### [REQUIRED WORK]
**A)** In the interview about Muslim Women Reformers, which two Afghan women reformers are named as also being medical doctors?
**B)** Pick up the interview about Muslim Women Reformers after its final sentence and continue it.

### [DOCUMENT EXTRACT]
+ + + + +

Thank you for all these thoughtful questions and the opportunity to answer them. I encourage you to follow me on Twitter to continue this conversation: @IdaLichter.

Kulsuma said...
What was the catalyst for writing Muslim Women Reformers?

I became more aware of women in Islam after 9/11 and when I was living in an area of London with a large Muslim population. When I began my research, I was intrigued to discover that some women reformers in Afghanistan were also medical doctors, for example Sima Samar and Massouda Jalal.

As our media is largely sensationalist, Islamists tend to drown out the moderates and it is difficult for reformers’ steady, cumulative work to reach the public domain. In addition, many Middle Eastern countries have blocked reformist websites and blogs. In writing a book, I aimed to amplify reformers’ voices and increase awareness of their ideas and activities.

I was also intrigued by their courage and sacrifice, passion, intelligence and humor, quite unlike the stereotypes of oppressed Muslim women in the media. The reformers also advocate reason, tolerance and pluralism, the hard-won values that most of us hold dear.

+ + + + +

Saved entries
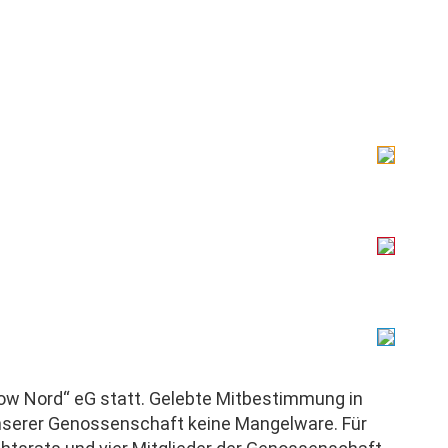
Infos
Kontakt
Sprech
Dienst
Donner
Repar
Meldun
Montag
innerh
07:00 –
Telefo
ow Nord“ eG statt. Gelebte Mitbestimmung in
Mo bis 
nserer Genossenschaft keine Mangelware. Für
Für uns
» Anme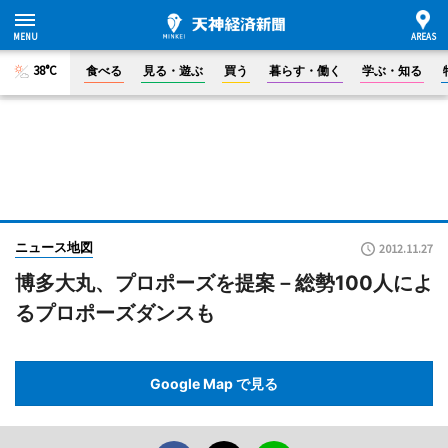
38°C
食べる
見る・遊ぶ
買う
暮らす・働く
学ぶ・知る
ニュース地図
2012.11.27
博多大丸、プロポーズを提案－総勢100人によ
るプロポーズダンスも
Google Map で見る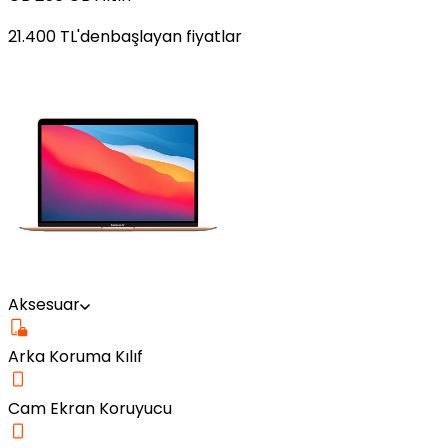
21.400
TL'den
başlayan fiyatlar
Aksesuar
Arka Koruma Kılıf
Cam Ekran Koruyucu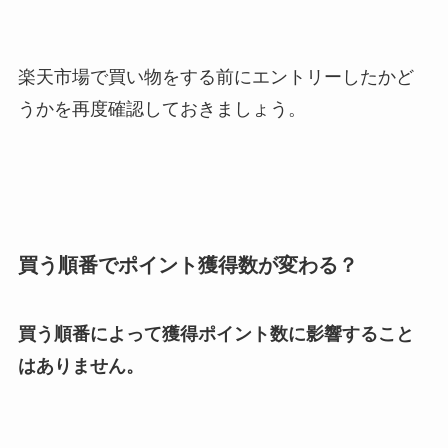
楽天市場で買い物をする前にエントリーしたかど
うかを再度確認しておきましょう。
買う順番でポイント獲得数が変わる？
買う順番によって獲得ポイント数に影響すること
はありません。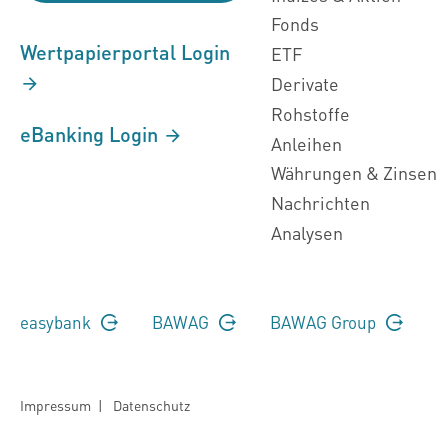
Fonds
Wertpapierportal Login
ETF
Derivate
Rohstoffe
eBanking Login
Anleihen
Währungen & Zinsen
Nachrichten
Analysen
easybank
BAWAG
BAWAG Group
Impressum
|
Datenschutz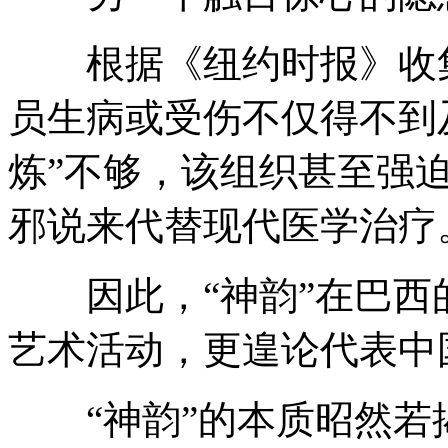
根据《纽约时报》收集
员生病或受伤不仅得不到
炼”不够，该组织甚至强迫
邪说来代替现代医学治疗
因此，“神韵”在巴西
艺术活动，更遑论代表中
“神韵”的本质昭然若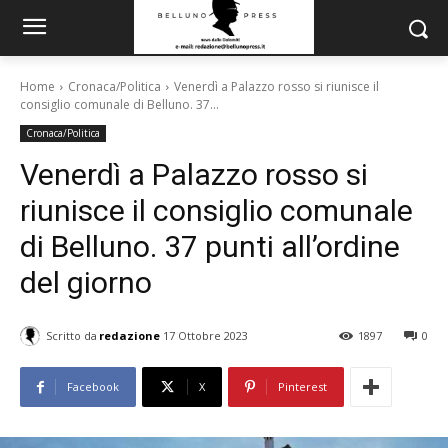
Home
Cronaca/Politica
Venerdì a Palazzo rosso si riunisce il
consiglio comunale di Belluno. 37...
Cronaca/Politica
Venerdì a Palazzo rosso si
riunisce il consiglio comunale
di Belluno. 37 punti all’ordine
del giorno
Scritto da
redazione
17 Ottobre 2023
1897
0
Facebook
X
Pinterest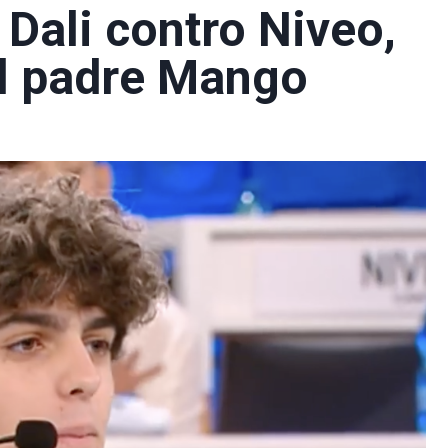
Dali contro Niveo,
el padre Mango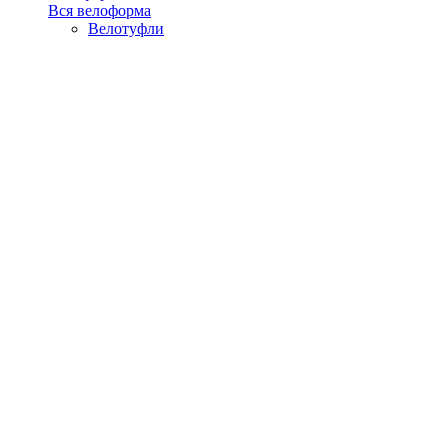
Вся велоформа
Велотуфли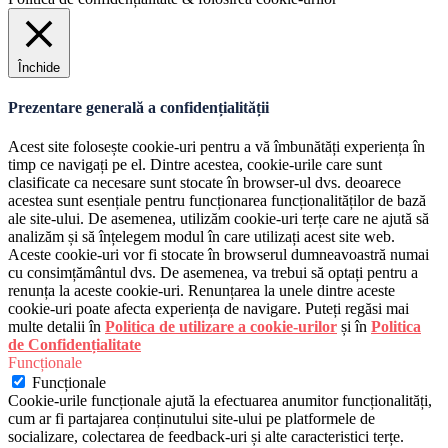
Închide
Prezentare generală a confidențialității
Acest site folosește cookie-uri pentru a vă îmbunătăți experiența în
timp ce navigați pe el. Dintre acestea, cookie-urile care sunt
clasificate ca necesare sunt stocate în browser-ul dvs. deoarece
acestea sunt esențiale pentru funcționarea funcționalităților de bază
ale site-ului. De asemenea, utilizăm cookie-uri terțe care ne ajută să
analizăm și să înțelegem modul în care utilizați acest site web.
Aceste cookie-uri vor fi stocate în browserul dumneavoastră numai
cu consimțământul dvs. De asemenea, va trebui să optați pentru a
renunța la aceste cookie-uri. Renunțarea la unele dintre aceste
cookie-uri poate afecta experiența de navigare. Puteți regăsi mai
multe detalii în
Politica de utilizare a cookie-urilor
și în
Politica
de Confidențialitate
Funcționale
Funcționale
Cookie-urile funcționale ajută la efectuarea anumitor funcționalități,
cum ar fi partajarea conținutului site-ului pe platformele de
socializare, colectarea de feedback-uri și alte caracteristici terțe.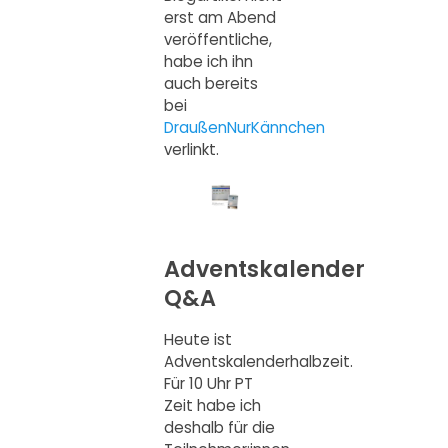
erst am Abend
veröffentliche,
habe ich ihn
auch bereits
bei
DraußenNurKännchen
verlinkt.
Adventskalender
Q&A
Heute ist
Adventskalenderhalbzeit.
Für 10 Uhr PT
Zeit habe ich
deshalb für die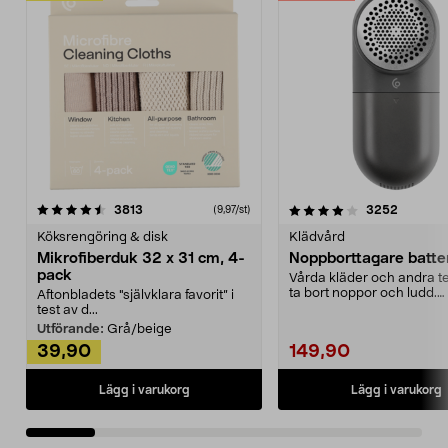
4.0av 5 stjärnor
recensioner
4.5av 5 stjärnor
recensio
3813
3252
(9,97/st)
Köksrengöring & disk
Klädvård
Mikrofiberduk 32 x 31 cm, 4-
Noppborttagare batter
pack
Vårda kläder och andra tex
ta bort noppor och ludd.
Aftonbladets "självklara favorit” i
Noppborttagaren fräs...
test av d...
Utförande:
Grå/beige
39,90
149,90
Lägg i varukorg
Lägg i varukorg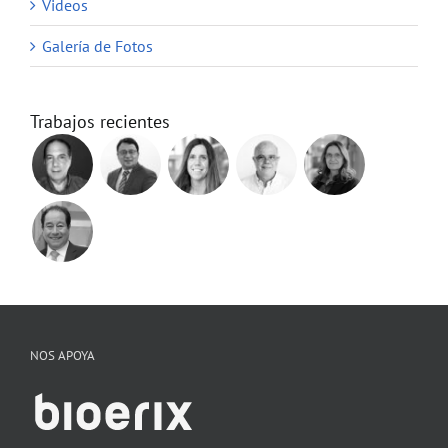
Videos
Galería de Fotos
Trabajos recientes
NOS APOYA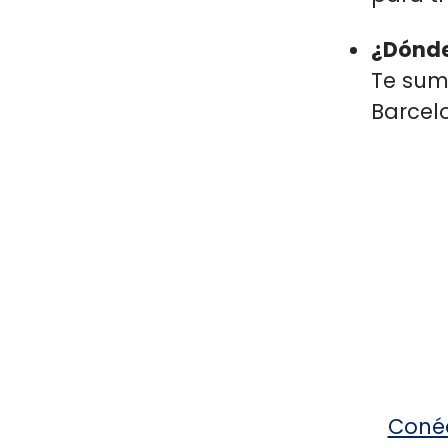
¿Dónde
Te sum
Barcel
Conéc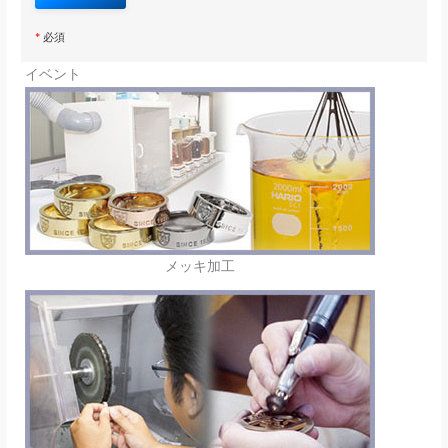
*
必須
イベント
メッキ加工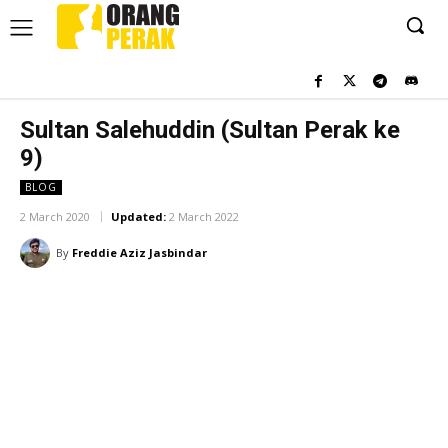
Sultan Salehuddin (Sultan Perak ke
9)
BLOG
2 March 2020
Updated:
2 March 2022
By
Freddie Aziz Jasbindar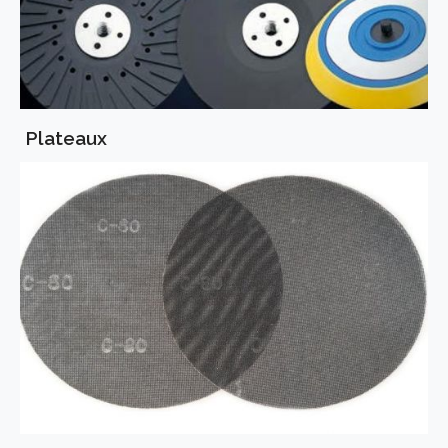
Plateaux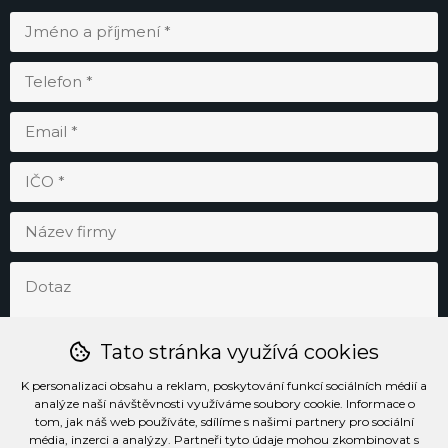
Tato stránka využívá cookies
K personalizaci obsahu a reklam, poskytování funkcí sociálních médií a
analýze naší návštěvnosti využíváme soubory cookie. Informace o
tom, jak náš web používáte, sdílíme s našimi partnery pro sociální
média, inzerci a analýzy. Partneři tyto údaje mohou zkombinovat s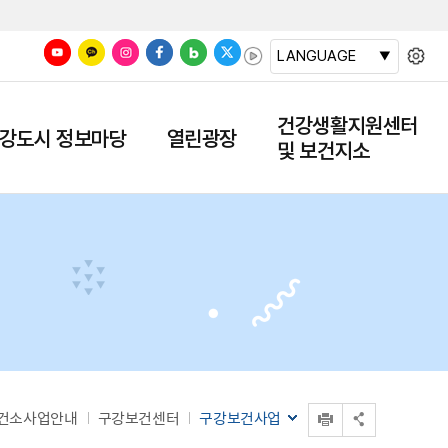
LANGUAGE
건강생활지원센터
강도시 정보마당
열린광장
및 보건지소
인쇄
건소사업안내
구강보건센터
구강보건사업
공유 열기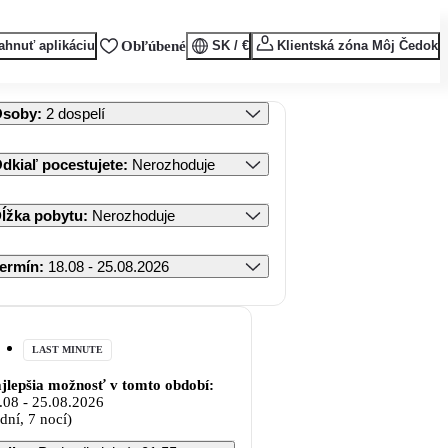
ahnuť aplikáciu
Obľúbené
SK / €
Klientská zóna Môj Čedok
Osoby
:
2 dospelí
dkiaľ pocestujete
:
Nerozhoduje
ĺžka pobytu
:
Nerozhoduje
ermín
:
18.08 - 25.08.2026
LAST MINUTE
jlepšia možnosť v tomto období:
.08
-
25.08.2026
 dní, 7 nocí)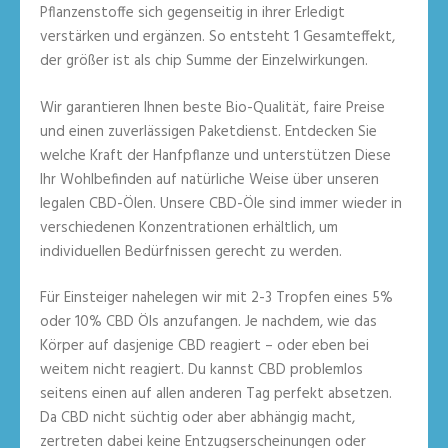
Pflanzenstoffe sich gegenseitig in ihrer Erledigt
verstärken und ergänzen. So entsteht 1 Gesamteffekt,
der größer ist als chip Summe der Einzelwirkungen.
Wir garantieren Ihnen beste Bio-Qualität, faire Preise
und einen zuverlässigen Paketdienst. Entdecken Sie
welche Kraft der Hanfpflanze und unterstützen Diese
Ihr Wohlbefinden auf natürliche Weise über unseren
legalen CBD-Ölen. Unsere CBD-Öle sind immer wieder in
verschiedenen Konzentrationen erhältlich, um
individuellen Bedürfnissen gerecht zu werden.
Für Einsteiger nahelegen wir mit 2-3 Tropfen eines 5%
oder 10% CBD Öls anzufangen. Je nachdem, wie das
Körper auf dasjenige CBD reagiert – oder eben bei
weitem nicht reagiert. Du kannst CBD problemlos
seitens einen auf allen anderen Tag perfekt absetzen.
Da CBD nicht süchtig oder aber abhängig macht,
zertreten dabei keine Entzugserscheinungen oder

+ + + + +

### [ACTIVITY ANSWERS]
**A)** Sima Samar and Massouda Jalal.

**B)**
In many ways, Muslim women reformers are the new suffragists, fighting for women’s equality in their societies. Women, after all, represent half the population. If empowered, Muslim women could provide a major social, political and economic resource, and a benefit that would be endorsed by all people of goodwill.

For the first time in many centuries, activist Muslim women are aiming to define themselves rather than being defined by men in a patriarchal society. I feel privileged to be part of their struggle in these historic times.

Some activists have been killed in the service of reform and my book is dedicated to these noble, unsung heroines.

Kulsuma said...
How many years did it take to research and write this book?

It took about 3 years.

Kulsuma said...
Did you speak to Muslim men at all?

I had some contact with Muslim men in the media, mainly in relation to permissions for quotes and illustrations for my book. In all our dealings, they were charming and helpful and seemed positive about women reformers.

As these men tend to be Western educated and worldly, they are hardly typical of men in more traditional sectors of society, like the rural areas.
I suspect it would be much more difficult for me, as a woman, to interview male religious authorities or men in traditional communities but I would certainly welcome the opportunity.

Kulsuma said...
What changes do you want to see and what is the possibility of it happening (in your opinion)?

I support the aims of Muslim women reformers, mostly living in home countries outside the West. These women would like to eliminate gender discriminatory laws, like women’s testimonies in court having less worth than men’s. Reformers believe women’s rights are available to them within Islam and eventually, with rational, scholarly debate, the religious authorities will come round.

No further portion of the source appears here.